É neste ambiente de solidão e desespero que o PCP realizou o seu Congresso.

E eu compreendo-o perfeitamente.

O PCP não pode dar sinais de fraqueza, tem de manter acesa a chama dos militantes, não pode deixar que ela esmoreça.

Só que, ao não desistir do Congresso, o Partido Comunista se colocou à margem dos outros partidos e sobretudo dos portugueses.

Os portugueses estavam proibidos de sair de casa, de circular entre concelhos, e os comunistas fizeram-no.

De certo modo, atuaram como se estivessem ainda no tempo da clandestinidade: temos todos contra nós, mas não desistimos e vamos em frente.

Sucede que, se numa ditadura isso é visto como um ato de resistência e heroísmo, numa democracia é olhado como um sinal de arrogância e desprezo pelo comum dos cidadãos.

E aqui é que o primeiro-ministro poderia ter agido de forma um pouco diferente.

António Costa veio a público dizer que «uma lei de 1986» (leia-se, do tempo de Cavaco Silva) não permite que as atividades políticas sejam canceladas.

Mas as leis não se mudam, são eternas?

E o Estado de emergência não serve exatamente para suspender as leis em vigor e restringir as liberdades?

E sendo os políticos que fazem as leis, será aceitável que estabeleçam restrições para os outros e se coloquem a si próprios acima da lei, em situação de exceção?

Será isto admissível?

Assim, António Costa fez mal em vir a público explicar que a lei impossibilitava a proibição do Congresso do PCP.

É que, com essa intervenção, chamou a atenção para um privilégio imoral da classe política.

No fundo, disse: essa é uma prerrogativa dos partidos políticos que não pode ser mudada.

Aí esteve o erro da mensagem. António Costa deveria ter posto a questão doutro modo.

Recorde-se que, quando foi legislada a proibição de circulação entre concelhos, ainda não estava em vigor o estado de emergência.

Mas o Governo, mesmo assim, decretou-o – o que até levou Marcelo Rebelo de Sousa a explicar que «não se tratava de uma proibição mas de uma recomendação», pois a lei não permitia essa restrição das liberdades.

Ora, neste caso, Costa poderia ter intervindo exatamente no mesmo sentido.

E nem precisava de falar no PCP.

Poderia ter dito: a lei não permite a proibição de atividades políticas, mas o Governo ‘recomenda’ que os partidos as não realizem neste período em que a liberdade de circulação dos cidadãos está suspensa.

Se fizesse isto, ter-se-ia demarcado da teimosia dos comunistas.                                             

Assim, surgiu como cúmplice dela. São estes privilégios que vão cavando o fosso entre as pessoas e os políticos.                               

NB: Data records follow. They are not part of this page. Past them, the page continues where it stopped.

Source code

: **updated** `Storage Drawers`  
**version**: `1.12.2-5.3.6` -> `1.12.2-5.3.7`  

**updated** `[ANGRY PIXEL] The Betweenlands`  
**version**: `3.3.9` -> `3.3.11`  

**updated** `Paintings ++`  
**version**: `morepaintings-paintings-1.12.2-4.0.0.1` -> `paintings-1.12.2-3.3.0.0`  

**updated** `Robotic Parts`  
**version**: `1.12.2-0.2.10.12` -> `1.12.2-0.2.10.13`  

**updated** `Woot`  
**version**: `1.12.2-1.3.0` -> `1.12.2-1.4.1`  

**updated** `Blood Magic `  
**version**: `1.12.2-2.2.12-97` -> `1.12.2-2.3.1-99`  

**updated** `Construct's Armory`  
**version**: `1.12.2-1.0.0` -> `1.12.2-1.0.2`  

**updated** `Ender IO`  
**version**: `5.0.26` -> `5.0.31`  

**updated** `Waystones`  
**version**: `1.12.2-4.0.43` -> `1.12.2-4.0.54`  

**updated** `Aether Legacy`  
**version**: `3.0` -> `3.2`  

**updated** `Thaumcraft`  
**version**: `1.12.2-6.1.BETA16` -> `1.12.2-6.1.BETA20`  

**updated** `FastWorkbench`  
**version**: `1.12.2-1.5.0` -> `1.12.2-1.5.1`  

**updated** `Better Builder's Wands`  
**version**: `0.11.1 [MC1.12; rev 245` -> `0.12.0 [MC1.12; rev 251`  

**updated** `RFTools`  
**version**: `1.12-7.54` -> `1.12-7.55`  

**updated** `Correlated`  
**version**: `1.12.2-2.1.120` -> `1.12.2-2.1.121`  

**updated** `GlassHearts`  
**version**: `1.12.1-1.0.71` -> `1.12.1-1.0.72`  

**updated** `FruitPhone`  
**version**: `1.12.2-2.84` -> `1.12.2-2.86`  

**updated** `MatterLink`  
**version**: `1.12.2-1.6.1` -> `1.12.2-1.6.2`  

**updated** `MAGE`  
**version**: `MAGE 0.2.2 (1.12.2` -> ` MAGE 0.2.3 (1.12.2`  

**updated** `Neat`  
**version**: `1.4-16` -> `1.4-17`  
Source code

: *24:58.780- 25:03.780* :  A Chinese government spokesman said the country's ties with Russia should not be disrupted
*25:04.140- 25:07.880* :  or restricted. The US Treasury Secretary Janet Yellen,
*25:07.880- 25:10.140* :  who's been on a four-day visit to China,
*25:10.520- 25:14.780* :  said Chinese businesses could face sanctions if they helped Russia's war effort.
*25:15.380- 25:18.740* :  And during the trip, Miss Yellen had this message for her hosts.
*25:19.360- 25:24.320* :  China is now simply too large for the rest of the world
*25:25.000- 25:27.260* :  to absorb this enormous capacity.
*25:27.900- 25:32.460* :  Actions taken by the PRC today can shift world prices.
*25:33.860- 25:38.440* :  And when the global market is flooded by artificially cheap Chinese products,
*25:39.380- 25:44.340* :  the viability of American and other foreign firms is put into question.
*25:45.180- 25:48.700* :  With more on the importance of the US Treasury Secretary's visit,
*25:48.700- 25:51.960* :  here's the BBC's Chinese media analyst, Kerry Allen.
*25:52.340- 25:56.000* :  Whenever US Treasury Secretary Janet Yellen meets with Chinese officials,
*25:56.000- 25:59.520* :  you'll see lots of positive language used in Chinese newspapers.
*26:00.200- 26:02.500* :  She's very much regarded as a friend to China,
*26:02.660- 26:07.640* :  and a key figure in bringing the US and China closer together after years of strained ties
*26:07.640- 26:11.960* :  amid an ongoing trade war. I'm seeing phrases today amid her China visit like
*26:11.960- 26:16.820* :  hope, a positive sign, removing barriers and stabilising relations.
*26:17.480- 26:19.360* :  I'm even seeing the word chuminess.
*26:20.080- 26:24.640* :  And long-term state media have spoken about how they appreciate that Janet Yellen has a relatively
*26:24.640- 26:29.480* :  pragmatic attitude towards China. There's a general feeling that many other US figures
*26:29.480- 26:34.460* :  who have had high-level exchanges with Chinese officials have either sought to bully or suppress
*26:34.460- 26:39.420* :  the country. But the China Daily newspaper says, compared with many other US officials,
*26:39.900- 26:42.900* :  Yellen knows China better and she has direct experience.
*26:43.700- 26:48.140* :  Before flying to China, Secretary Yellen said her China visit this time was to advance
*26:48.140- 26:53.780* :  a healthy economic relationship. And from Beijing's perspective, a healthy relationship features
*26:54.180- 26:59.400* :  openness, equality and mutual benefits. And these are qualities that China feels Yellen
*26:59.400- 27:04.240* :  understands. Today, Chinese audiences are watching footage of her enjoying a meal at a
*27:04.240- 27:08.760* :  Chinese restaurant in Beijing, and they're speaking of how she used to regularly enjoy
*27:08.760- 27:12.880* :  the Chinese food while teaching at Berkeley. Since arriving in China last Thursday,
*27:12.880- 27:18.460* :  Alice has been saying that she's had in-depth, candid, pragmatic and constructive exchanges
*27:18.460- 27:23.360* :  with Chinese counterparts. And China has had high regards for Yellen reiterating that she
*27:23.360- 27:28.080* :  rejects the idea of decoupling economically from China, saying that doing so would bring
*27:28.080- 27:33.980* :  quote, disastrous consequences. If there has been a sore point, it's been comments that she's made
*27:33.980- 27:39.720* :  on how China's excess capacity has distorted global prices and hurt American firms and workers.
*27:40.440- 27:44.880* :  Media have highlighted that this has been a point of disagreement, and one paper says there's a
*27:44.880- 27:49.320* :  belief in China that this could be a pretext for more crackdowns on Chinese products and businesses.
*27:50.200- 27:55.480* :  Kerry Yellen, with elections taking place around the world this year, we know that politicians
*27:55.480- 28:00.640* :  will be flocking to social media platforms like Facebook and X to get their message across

Quando os políticos fazem leis especiais para si próprios e se protegem uns aos outros, é natural que as pessoas se cansem e comecem a não acreditar em ninguém. Eu percebo o desespero do PCP. Mas todo este episódio do Congresso foi péssimo para a democracia. Não prega ela, exatamente, a igualdade de todos perante a lei?